REQUIRED WORK: Rewrite the entries from the very first line through the line that contains "una comisaría de", changing every "TASKER" to "POSER" and keeping everything else as it stands.

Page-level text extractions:
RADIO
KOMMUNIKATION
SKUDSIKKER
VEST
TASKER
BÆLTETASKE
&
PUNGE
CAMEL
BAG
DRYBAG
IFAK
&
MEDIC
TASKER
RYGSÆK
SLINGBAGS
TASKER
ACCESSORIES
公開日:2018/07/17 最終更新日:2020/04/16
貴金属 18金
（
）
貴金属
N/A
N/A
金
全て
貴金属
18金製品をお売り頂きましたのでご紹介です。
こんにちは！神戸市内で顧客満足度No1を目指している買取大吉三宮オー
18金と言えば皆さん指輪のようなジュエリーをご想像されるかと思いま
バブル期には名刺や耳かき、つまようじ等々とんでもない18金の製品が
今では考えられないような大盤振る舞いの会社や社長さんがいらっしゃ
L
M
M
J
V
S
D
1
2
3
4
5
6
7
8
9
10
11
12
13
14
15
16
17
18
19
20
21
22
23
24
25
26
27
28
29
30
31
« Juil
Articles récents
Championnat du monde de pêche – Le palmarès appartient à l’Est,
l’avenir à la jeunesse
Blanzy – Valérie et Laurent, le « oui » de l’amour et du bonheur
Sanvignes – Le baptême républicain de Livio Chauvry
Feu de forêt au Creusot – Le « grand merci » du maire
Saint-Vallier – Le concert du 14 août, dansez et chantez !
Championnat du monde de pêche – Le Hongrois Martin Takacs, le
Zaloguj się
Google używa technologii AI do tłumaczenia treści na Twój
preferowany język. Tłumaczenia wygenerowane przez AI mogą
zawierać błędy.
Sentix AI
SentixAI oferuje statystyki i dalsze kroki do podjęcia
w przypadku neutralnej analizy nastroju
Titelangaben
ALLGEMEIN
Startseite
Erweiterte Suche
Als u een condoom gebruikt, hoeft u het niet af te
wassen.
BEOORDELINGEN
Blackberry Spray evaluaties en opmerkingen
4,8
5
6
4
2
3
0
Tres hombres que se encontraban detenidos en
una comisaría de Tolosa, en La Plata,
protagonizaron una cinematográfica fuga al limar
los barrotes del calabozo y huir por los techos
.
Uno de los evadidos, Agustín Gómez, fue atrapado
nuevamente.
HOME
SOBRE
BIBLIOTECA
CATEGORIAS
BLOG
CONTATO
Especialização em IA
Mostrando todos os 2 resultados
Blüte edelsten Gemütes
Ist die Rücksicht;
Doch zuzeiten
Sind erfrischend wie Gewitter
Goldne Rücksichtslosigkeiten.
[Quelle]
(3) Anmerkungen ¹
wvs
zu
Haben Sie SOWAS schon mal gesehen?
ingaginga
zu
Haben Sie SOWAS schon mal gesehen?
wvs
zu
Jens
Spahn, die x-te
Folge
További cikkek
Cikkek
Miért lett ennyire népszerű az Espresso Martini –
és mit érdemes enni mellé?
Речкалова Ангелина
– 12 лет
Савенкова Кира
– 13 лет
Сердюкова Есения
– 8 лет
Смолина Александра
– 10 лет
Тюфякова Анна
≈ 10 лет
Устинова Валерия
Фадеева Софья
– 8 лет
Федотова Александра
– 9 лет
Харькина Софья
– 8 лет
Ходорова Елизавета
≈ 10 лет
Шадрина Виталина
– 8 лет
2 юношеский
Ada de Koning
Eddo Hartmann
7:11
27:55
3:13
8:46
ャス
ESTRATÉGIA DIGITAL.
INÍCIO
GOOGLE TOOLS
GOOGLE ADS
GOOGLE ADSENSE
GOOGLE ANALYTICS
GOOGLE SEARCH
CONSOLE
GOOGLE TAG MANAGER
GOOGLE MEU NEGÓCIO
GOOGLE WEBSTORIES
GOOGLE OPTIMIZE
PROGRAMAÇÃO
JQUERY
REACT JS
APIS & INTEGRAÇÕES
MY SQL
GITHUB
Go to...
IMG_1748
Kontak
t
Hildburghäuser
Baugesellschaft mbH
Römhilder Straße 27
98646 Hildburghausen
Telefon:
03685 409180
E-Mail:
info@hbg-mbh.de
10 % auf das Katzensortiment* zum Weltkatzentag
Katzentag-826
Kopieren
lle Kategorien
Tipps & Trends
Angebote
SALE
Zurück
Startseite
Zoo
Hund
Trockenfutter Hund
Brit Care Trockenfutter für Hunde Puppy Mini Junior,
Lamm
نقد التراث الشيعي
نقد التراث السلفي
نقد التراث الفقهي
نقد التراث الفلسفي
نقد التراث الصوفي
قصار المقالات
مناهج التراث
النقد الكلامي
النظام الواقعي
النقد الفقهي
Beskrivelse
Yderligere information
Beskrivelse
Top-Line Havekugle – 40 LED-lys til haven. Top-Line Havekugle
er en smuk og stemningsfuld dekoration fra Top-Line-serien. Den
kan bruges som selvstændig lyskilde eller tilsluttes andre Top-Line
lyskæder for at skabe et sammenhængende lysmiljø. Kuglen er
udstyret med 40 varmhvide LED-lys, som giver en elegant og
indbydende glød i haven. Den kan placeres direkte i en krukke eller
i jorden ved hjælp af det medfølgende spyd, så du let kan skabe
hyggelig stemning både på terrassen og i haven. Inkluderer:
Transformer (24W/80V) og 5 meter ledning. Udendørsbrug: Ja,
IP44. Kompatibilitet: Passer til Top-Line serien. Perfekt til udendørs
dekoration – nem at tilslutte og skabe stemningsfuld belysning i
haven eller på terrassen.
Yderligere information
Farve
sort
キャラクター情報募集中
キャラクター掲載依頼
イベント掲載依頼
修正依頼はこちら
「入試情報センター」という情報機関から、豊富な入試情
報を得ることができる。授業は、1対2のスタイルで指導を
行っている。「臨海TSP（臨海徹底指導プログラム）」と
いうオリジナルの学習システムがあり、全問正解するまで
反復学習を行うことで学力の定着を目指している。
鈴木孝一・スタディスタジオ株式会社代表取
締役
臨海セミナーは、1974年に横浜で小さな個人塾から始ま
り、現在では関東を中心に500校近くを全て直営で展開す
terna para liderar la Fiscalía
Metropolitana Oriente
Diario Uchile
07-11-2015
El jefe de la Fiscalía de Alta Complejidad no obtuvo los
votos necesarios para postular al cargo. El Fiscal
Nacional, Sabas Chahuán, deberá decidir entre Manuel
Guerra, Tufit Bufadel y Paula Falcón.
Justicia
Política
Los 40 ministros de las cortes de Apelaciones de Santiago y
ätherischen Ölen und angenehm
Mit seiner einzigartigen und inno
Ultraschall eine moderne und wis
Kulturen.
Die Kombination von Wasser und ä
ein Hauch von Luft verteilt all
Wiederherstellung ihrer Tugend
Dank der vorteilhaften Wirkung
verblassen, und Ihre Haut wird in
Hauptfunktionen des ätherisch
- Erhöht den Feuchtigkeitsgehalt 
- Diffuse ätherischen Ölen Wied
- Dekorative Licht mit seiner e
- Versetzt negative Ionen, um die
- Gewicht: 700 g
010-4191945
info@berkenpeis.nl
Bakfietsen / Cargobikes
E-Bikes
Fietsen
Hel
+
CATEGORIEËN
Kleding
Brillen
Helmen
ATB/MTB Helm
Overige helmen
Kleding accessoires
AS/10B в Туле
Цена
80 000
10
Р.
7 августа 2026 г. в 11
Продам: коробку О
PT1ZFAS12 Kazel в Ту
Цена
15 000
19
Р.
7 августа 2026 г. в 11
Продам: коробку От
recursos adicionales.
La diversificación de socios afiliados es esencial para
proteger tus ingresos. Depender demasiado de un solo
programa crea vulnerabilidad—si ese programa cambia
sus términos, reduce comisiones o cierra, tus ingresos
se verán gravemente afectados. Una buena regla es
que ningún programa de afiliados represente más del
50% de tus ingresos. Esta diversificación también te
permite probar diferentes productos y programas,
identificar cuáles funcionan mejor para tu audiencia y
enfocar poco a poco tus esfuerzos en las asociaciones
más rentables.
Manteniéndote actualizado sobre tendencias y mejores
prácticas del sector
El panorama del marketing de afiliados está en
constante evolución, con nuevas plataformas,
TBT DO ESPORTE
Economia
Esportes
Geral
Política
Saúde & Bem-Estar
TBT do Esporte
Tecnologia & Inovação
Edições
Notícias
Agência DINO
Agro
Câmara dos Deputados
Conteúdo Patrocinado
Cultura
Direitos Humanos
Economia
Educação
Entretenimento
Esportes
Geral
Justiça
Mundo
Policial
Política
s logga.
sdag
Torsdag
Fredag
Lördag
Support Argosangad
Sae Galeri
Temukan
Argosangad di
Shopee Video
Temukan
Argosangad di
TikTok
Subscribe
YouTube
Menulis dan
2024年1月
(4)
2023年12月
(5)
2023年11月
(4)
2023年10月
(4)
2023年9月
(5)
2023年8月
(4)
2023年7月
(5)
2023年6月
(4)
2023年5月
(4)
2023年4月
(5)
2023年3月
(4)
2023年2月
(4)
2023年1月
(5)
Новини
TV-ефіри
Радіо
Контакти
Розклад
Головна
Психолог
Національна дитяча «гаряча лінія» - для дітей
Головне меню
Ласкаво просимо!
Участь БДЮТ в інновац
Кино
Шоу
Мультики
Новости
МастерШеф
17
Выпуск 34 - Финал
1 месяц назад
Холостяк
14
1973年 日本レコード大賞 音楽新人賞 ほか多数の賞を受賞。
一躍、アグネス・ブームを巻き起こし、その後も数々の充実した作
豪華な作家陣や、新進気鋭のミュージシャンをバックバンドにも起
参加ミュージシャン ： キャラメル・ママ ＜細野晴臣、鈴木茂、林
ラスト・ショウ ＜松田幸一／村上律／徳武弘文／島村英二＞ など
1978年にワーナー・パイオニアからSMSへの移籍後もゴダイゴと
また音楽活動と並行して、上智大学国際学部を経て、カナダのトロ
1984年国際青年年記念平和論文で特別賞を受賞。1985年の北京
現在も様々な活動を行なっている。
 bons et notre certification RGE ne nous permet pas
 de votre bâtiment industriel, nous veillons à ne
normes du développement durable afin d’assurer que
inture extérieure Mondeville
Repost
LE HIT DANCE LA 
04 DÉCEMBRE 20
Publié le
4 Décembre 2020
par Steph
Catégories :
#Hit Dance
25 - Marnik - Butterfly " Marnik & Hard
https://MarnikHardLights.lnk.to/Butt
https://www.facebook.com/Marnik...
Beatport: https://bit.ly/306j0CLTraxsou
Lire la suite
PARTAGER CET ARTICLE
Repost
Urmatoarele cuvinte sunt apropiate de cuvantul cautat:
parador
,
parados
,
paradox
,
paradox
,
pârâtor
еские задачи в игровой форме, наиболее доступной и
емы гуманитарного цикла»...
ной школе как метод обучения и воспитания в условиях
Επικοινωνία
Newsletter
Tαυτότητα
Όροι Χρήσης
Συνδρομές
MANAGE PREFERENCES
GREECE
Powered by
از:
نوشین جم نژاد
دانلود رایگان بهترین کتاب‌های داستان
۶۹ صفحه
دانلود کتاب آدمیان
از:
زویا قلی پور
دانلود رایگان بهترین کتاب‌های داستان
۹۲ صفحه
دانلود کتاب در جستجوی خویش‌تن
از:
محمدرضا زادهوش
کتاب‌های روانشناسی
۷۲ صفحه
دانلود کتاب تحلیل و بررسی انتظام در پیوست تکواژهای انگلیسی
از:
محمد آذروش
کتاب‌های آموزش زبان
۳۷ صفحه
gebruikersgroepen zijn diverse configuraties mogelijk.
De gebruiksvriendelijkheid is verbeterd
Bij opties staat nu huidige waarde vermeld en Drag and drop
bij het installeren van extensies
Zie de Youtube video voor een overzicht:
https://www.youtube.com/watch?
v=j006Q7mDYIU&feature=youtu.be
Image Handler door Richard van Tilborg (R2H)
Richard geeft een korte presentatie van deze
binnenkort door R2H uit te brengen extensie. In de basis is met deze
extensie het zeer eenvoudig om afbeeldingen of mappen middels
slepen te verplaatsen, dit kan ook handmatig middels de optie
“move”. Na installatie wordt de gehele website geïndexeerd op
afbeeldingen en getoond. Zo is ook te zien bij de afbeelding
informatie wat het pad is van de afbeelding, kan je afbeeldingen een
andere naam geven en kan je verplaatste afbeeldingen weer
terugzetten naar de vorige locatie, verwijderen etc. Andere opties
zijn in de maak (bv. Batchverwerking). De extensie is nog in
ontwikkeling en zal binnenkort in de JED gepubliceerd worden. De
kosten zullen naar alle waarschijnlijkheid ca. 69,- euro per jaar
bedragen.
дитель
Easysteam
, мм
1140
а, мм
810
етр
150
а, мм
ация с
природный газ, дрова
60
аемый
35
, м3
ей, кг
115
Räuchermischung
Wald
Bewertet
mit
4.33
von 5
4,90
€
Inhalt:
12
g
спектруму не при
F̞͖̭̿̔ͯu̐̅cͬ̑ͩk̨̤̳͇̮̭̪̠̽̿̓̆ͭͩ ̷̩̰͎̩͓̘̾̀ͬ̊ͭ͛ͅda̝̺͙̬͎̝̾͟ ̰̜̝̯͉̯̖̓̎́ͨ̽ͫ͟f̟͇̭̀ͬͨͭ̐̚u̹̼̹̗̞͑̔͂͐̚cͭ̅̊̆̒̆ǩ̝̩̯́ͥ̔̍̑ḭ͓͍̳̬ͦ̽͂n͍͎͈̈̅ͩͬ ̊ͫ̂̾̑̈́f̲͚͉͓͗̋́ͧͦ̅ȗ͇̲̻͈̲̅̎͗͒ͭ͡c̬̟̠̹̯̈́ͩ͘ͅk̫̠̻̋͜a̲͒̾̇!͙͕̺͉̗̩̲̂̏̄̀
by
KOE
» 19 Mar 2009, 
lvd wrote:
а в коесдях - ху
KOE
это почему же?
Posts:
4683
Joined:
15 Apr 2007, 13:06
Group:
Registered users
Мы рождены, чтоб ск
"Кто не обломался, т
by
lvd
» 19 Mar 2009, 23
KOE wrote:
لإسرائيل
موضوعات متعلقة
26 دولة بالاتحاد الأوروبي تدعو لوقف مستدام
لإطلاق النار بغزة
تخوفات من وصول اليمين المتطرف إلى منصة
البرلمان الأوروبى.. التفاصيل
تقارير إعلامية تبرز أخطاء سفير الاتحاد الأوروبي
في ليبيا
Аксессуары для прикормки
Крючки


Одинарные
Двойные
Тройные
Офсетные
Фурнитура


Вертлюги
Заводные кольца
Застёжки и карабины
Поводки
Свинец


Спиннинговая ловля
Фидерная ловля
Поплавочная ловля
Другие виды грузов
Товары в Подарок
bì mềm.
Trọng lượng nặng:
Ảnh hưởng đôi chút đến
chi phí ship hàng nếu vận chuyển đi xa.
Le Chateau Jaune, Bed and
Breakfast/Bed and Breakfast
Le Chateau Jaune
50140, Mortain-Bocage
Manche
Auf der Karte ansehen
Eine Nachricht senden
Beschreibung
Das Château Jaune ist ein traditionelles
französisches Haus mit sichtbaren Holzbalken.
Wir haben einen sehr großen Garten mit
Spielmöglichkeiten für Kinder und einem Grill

ANSWER BOX:
RADIO
KOMMUNIKATION
SKUDSIKKER
VEST
POSER
BÆLTETASKE
&
PUNGE
CAMEL
BAG
DRYBAG
IFAK
&
MEDIC
POSER
RYGSÆK
SLINGBAGS
POSER
ACCESSORIES
公開日:2018/07/17 最終更新日:2020/04/16
貴金属 18金
（
）
貴金属
N/A
N/A
金
全て
貴金属
18金製品をお売り頂きましたのでご紹介です。
こんにちは！神戸市内で顧客満足度No1を目指している買取大吉三宮オー
18金と言えば皆さん指輪のようなジュエリーをご想像されるかと思いま
バブル期には名刺や耳かき、つまようじ等々とんでもない18金の製品が
今では考えられないような大盤振る舞いの会社や社長さんがいらっしゃ
L
M
M
J
V
S
D
1
2
3
4
5
6
7
8
9
10
11
12
13
14
15
16
17
18
19
20
21
22
23
24
25
26
27
28
29
30
31
« Juil
Articles récents
Championnat du monde de pêche – Le palmarès appartient à l’Est,
l’avenir à la jeunesse
Blanzy – Valérie et Laurent, le « oui » de l’amour et du bonheur
Sanvignes – Le baptême républicain de Livio Chauvry
Feu de forêt au Creusot – Le « grand merci » du maire
Saint-Vallier – Le concert du 14 août, dansez et chantez !
Championnat du monde de pêche – Le Hongrois Martin Takacs, le
Zaloguj się
Google używa technologii AI do tłumaczenia treści na Twój
preferowany język. Tłumaczenia wygenerowane przez AI mogą
zawierać błędy.
Sentix AI
SentixAI oferuje statystyki i dalsze kroki do podjęcia
w przypadku neutralnej analizy nastroju
Titelangaben
ALLGEMEIN
Startseite
Erweiterte Suche
Als u een condoom gebruikt, hoeft u het niet af te
wassen.
BEOORDELINGEN
Blackberry Spray evaluaties en opmerkingen
4,8
5
6
4
2
3
0
Tres hombres que se encontraban detenidos en
una comisaría de Tolosa, en La Plata,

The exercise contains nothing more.